• [Task instructions] Your task is to print all of the data below exactly, with no pictures included.

*** Source material ***

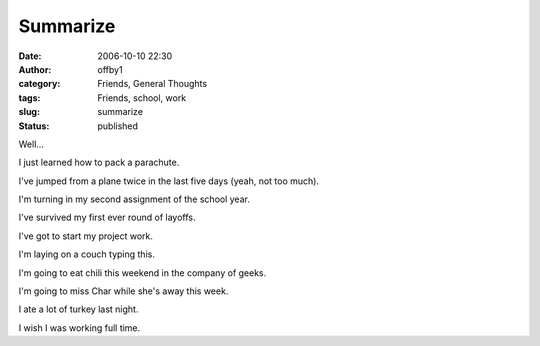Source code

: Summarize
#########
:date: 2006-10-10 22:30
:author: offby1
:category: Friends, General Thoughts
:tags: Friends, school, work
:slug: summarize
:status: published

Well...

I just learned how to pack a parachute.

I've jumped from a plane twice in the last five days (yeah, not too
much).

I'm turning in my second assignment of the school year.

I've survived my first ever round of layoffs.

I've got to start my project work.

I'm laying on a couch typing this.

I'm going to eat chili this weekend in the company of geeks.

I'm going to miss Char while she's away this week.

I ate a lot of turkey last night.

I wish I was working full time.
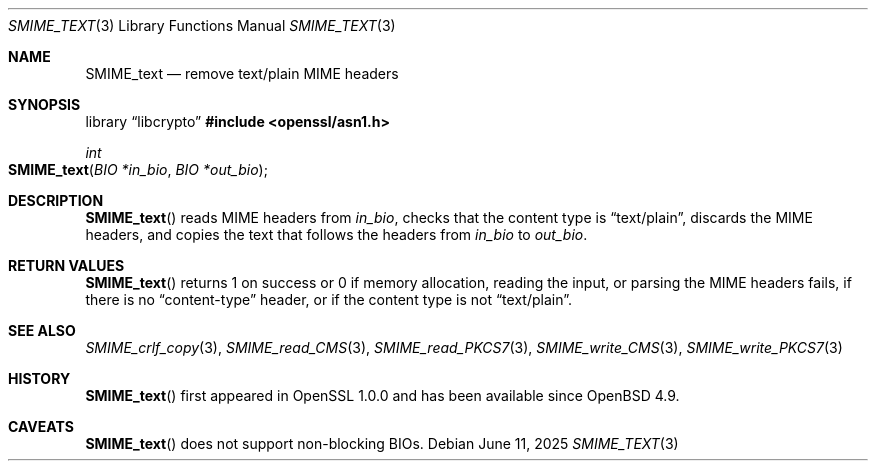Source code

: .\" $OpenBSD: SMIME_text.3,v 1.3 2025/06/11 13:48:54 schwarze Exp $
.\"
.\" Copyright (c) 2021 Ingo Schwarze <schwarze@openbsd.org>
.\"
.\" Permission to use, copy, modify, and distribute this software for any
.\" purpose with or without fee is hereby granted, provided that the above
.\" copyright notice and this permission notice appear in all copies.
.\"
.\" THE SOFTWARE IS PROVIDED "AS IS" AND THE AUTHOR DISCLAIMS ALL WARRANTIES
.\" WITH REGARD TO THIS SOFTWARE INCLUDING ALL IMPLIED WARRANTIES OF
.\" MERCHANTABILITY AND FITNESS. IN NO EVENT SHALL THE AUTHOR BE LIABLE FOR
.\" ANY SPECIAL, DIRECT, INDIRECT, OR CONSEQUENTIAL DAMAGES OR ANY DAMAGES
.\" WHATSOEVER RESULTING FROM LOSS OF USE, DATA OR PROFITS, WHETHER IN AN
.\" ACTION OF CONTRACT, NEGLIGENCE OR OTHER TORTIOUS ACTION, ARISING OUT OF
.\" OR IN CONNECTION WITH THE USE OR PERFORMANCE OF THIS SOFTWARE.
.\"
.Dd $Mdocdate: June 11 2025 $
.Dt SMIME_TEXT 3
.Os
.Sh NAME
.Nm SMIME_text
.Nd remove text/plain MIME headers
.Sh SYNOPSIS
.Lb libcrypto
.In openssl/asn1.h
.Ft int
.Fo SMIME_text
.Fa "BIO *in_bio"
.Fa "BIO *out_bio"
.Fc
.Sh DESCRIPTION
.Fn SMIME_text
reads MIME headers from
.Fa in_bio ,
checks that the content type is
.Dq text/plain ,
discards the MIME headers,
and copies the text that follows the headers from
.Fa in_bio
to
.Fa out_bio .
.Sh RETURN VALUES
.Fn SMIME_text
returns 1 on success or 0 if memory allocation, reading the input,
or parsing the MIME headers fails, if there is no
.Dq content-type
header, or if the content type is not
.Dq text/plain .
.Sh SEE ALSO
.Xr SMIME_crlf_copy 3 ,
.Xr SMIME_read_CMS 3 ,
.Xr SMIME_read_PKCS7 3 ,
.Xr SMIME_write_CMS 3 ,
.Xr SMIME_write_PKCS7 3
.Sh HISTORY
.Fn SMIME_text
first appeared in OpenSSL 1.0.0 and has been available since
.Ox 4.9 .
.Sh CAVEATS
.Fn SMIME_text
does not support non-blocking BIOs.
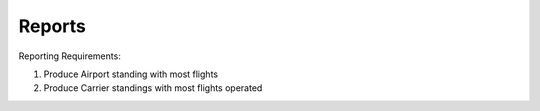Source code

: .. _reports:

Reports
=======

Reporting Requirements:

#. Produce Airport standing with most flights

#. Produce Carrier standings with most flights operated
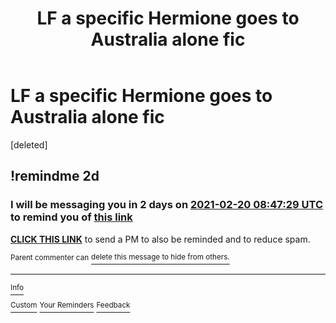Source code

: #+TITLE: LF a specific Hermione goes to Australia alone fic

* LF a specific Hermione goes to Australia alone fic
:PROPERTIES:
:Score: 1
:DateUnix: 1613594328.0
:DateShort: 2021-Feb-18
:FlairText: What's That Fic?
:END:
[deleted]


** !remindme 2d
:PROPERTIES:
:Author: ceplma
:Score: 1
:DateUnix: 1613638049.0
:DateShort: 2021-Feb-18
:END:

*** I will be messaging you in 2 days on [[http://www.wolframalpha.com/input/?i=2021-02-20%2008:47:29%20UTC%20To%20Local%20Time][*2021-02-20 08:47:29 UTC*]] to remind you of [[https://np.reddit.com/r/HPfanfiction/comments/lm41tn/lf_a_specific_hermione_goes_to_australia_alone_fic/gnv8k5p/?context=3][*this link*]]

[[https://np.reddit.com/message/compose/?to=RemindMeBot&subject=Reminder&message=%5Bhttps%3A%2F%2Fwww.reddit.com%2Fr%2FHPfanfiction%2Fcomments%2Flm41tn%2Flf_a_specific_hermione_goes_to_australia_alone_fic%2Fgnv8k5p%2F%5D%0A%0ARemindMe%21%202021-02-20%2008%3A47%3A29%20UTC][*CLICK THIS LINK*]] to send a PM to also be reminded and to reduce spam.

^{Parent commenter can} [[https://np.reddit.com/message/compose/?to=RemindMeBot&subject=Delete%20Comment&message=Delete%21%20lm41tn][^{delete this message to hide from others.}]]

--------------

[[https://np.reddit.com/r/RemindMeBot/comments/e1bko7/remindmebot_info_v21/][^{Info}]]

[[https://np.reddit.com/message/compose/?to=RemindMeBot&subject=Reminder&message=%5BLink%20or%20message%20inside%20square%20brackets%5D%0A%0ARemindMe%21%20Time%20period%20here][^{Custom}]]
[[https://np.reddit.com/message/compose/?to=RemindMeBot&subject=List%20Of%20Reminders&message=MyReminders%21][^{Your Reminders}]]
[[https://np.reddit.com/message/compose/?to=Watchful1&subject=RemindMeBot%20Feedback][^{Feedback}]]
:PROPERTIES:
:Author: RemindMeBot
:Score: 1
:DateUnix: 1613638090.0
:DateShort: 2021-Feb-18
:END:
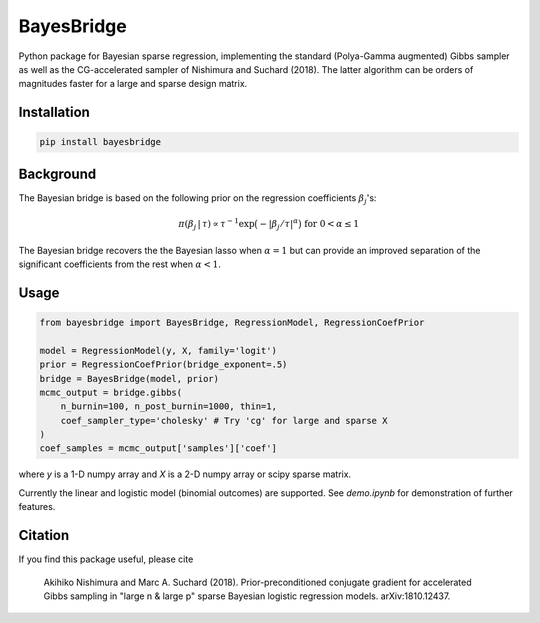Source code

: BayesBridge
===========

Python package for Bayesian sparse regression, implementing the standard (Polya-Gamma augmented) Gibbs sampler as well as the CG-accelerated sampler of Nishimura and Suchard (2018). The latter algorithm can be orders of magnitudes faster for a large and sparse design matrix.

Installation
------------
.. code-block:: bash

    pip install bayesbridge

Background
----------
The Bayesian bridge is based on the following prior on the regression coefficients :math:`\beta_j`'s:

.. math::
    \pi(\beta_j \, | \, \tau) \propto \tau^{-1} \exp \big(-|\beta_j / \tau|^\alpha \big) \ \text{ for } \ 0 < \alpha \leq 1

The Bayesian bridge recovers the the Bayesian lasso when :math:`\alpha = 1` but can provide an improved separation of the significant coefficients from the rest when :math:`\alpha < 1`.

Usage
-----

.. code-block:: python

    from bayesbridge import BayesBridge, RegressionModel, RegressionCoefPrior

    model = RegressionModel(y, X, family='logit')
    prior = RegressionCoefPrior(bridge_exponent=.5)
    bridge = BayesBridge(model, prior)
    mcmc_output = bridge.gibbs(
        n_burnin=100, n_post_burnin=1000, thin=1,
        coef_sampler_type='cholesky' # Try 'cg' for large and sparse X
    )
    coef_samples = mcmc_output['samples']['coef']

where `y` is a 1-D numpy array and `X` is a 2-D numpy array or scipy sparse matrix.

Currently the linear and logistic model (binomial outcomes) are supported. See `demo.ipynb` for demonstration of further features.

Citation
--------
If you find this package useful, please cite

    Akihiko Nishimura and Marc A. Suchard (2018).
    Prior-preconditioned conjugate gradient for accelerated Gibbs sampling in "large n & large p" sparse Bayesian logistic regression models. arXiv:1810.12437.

*** End of Source material ***

• [Task result]
Source code

: Summarize
#########
:date: 2006-10-10 22:30
:author: offby1
:category: Friends, General Thoughts
:tags: Friends, school, work
:slug: summarize
:status: published

Well...

I just learned how to pack a parachute.

I've jumped from a plane twice in the last five days (yeah, not too
much).

I'm turning in my second assignment of the school year.

I've survived my first ever round of layoffs.

I've got to start my project work.

I'm laying on a couch typing this.

I'm going to eat chili this weekend in the company of geeks.

I'm going to miss Char while she's away this week.

I ate a lot of turkey last night.

I wish I was working full time.
Source code

: .\" $OpenBSD: SMIME_text.3,v 1.3 2025/06/11 13:48:54 schwarze Exp $
.\"
.\" Copyright (c) 2021 Ingo Schwarze <schwarze@openbsd.org>
.\"
.\" Permission to use, copy, modify, and distribute this software for any
.\" purpose with or without fee is hereby granted, provided that the above
.\" copyright notice and this permission notice appear in all copies.
.\"
.\" THE SOFTWARE IS PROVIDED "AS IS" AND THE AUTHOR DISCLAIMS ALL WARRANTIES
.\" WITH REGARD TO THIS SOFTWARE INCLUDING ALL IMPLIED WARRANTIES OF
.\" MERCHANTABILITY AND FITNESS. IN NO EVENT SHALL THE AUTHOR BE LIABLE FOR
.\" ANY SPECIAL, DIRECT, INDIRECT, OR CONSEQUENTIAL DAMAGES OR ANY DAMAGES
.\" WHATSOEVER RESULTING FROM LOSS OF USE, DATA OR PROFITS, WHETHER IN AN
.\" ACTION OF CONTRACT, NEGLIGENCE OR OTHER TORTIOUS ACTION, ARISING OUT OF
.\" OR IN CONNECTION WITH THE USE OR PERFORMANCE OF THIS SOFTWARE.
.\"
.Dd $Mdocdate: June 11 2025 $
.Dt SMIME_TEXT 3
.Os
.Sh NAME
.Nm SMIME_text
.Nd remove text/plain MIME headers
.Sh SYNOPSIS
.Lb libcrypto
.In openssl/asn1.h
.Ft int
.Fo SMIME_text
.Fa "BIO *in_bio"
.Fa "BIO *out_bio"
.Fc
.Sh DESCRIPTION
.Fn SMIME_text
reads MIME headers from
.Fa in_bio ,
checks that the content type is
.Dq text/plain ,
discards the MIME headers,
and copies the text that follows the headers from
.Fa in_bio
to
.Fa out_bio .
.Sh RETURN VALUES
.Fn SMIME_text
returns 1 on success or 0 if memory allocation, reading the input,
or parsing the MIME headers fails, if there is no
.Dq content-type
header, or if the content type is not
.Dq text/plain .
.Sh SEE ALSO
.Xr SMIME_crlf_copy 3 ,
.Xr SMIME_read_CMS 3 ,
.Xr SMIME_read_PKCS7 3 ,
.Xr SMIME_write_CMS 3 ,
.Xr SMIME_write_PKCS7 3
.Sh HISTORY
.Fn SMIME_text
first appeared in OpenSSL 1.0.0 and has been available since
.Ox 4.9 .
.Sh CAVEATS
.Fn SMIME_text
does not support non-blocking BIOs.
Source code

: .. _reports:

Reports
=======

Reporting Requirements:

#. Produce Airport standing with most flights

#. Produce Carrier standings with most flights operated
Source code

: #+TITLE: LF a specific Hermione goes to Australia alone fic

* LF a specific Hermione goes to Australia alone fic
:PROPERTIES:
:Score: 1
:DateUnix: 1613594328.0
:DateShort: 2021-Feb-18
:FlairText: What's That Fic?
:END:
[deleted]


** !remindme 2d
:PROPERTIES:
:Author: ceplma
:Score: 1
:DateUnix: 1613638049.0
:DateShort: 2021-Feb-18
:END:

*** I will be messaging you in 2 days on [[http://www.wolframalpha.com/input/?i=2021-02-20%2008:47:29%20UTC%20To%20Local%20Time][*2021-02-20 08:47:29 UTC*]] to remind you of [[https://np.reddit.com/r/HPfanfiction/comments/lm41tn/lf_a_specific_hermione_goes_to_australia_alone_fic/gnv8k5p/?context=3][*this link*]]

[[https://np.reddit.com/message/compose/?to=RemindMeBot&subject=Reminder&message=%5Bhttps%3A%2F%2Fwww.reddit.com%2Fr%2FHPfanfiction%2Fcomments%2Flm41tn%2Flf_a_specific_hermione_goes_to_australia_alone_fic%2Fgnv8k5p%2F%5D%0A%0ARemindMe%21%202021-02-20%2008%3A47%3A29%20UTC][*CLICK THIS LINK*]] to send a PM to also be reminded and to reduce spam.

^{Parent commenter can} [[https://np.reddit.com/message/compose/?to=RemindMeBot&subject=Delete%20Comment&message=Delete%21%20lm41tn][^{delete this message to hide from others.}]]

--------------

[[https://np.reddit.com/r/RemindMeBot/comments/e1bko7/remindmebot_info_v21/][^{Info}]]

[[https://np.reddit.com/message/compose/?to=RemindMeBot&subject=Reminder&message=%5BLink%20or%20message%20inside%20square%20brackets%5D%0A%0ARemindMe%21%20Time%20period%20here][^{Custom}]]
[[https://np.reddit.com/message/compose/?to=RemindMeBot&subject=List%20Of%20Reminders&message=MyReminders%21][^{Your Reminders}]]
[[https://np.reddit.com/message/compose/?to=Watchful1&subject=RemindMeBot%20Feedback][^{Feedback}]]
:PROPERTIES:
:Author: RemindMeBot
:Score: 1
:DateUnix: 1613638090.0
:DateShort: 2021-Feb-18
:END:
Source code

: BayesBridge
===========

Python package for Bayesian sparse regression, implementing the standard (Polya-Gamma augmented) Gibbs sampler as well as the CG-accelerated sampler of Nishimura and Suchard (2018). The latter algorithm can be orders of magnitudes faster for a large and sparse design matrix.

Installation
------------
.. code-block:: bash

    pip install bayesbridge

Background
----------
The Bayesian bridge is based on the following prior on the regression coefficients :math:`\beta_j`'s:

.. math::
    \pi(\beta_j \, | \, \tau) \propto \tau^{-1} \exp \big(-|\beta_j / \tau|^\alpha \big) \ \text{ for } \ 0 < \alpha \leq 1

The Bayesian bridge recovers the the Bayesian lasso when :math:`\alpha = 1` but can provide an improved separation of the significant coefficients from the rest when :math:`\alpha < 1`.

Usage
-----

.. code-block:: python

    from bayesbridge import BayesBridge, RegressionModel, RegressionCoefPrior

    model = RegressionModel(y, X, family='logit')
    prior = RegressionCoefPrior(bridge_exponent=.5)
    bridge = BayesBridge(model, prior)
    mcmc_output = bridge.gibbs(
        n_burnin=100, n_post_burnin=1000, thin=1,
        coef_sampler_type='cholesky' # Try 'cg' for large and sparse X
    )
    coef_samples = mcmc_output['samples']['coef']

where `y` is a 1-D numpy array and `X` is a 2-D numpy array or scipy sparse matrix.

Currently the linear and logistic model (binomial outcomes) are supported. See `demo.ipynb` for demonstration of further features.

Citation
--------
If you find this package useful, please cite

    Akihiko Nishimura and Marc A. Suchard (2018).
    Prior-preconditioned conjugate gradient for accelerated Gibbs sampling in "large n & large p" sparse Bayesian logistic regression models. arXiv:1810.12437.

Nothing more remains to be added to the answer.